**WHAT THE TASK ASKS**
Could the lines from the line bearing "focal_mm: 28" to the end of the records below be copied exactly, with the pictures left out and no other lines added?

PROVIDED MATERIAL START

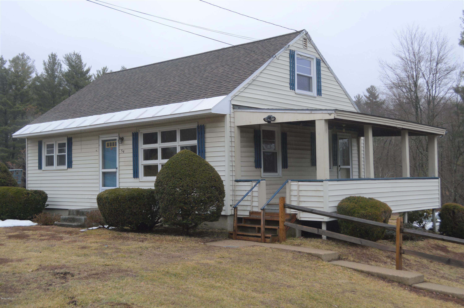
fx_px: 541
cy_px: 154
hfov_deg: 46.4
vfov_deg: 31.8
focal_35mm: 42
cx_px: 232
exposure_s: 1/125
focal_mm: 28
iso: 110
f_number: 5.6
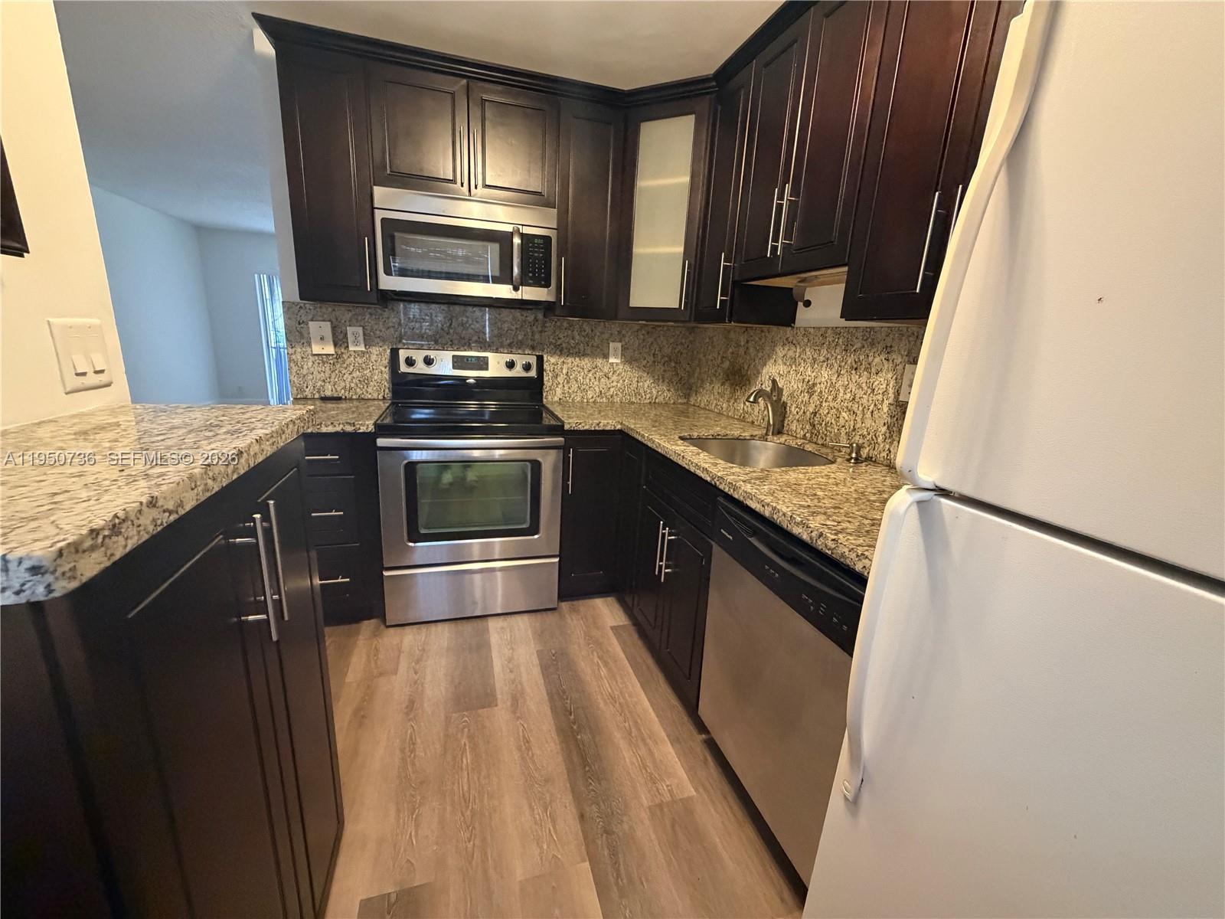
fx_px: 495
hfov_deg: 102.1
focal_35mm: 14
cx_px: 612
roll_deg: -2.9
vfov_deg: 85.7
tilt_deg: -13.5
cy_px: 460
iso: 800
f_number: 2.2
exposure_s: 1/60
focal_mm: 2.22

PROVIDED MATERIAL END

**SOLUTION FOR THIS EXERCISE**
focal_mm: 28
iso: 110
f_number: 5.6
fx_px: 495
hfov_deg: 102.1
focal_35mm: 14
cx_px: 612
roll_deg: -2.9
vfov_deg: 85.7
tilt_deg: -13.5
cy_px: 460
iso: 800
f_number: 2.2
exposure_s: 1/60
focal_mm: 2.22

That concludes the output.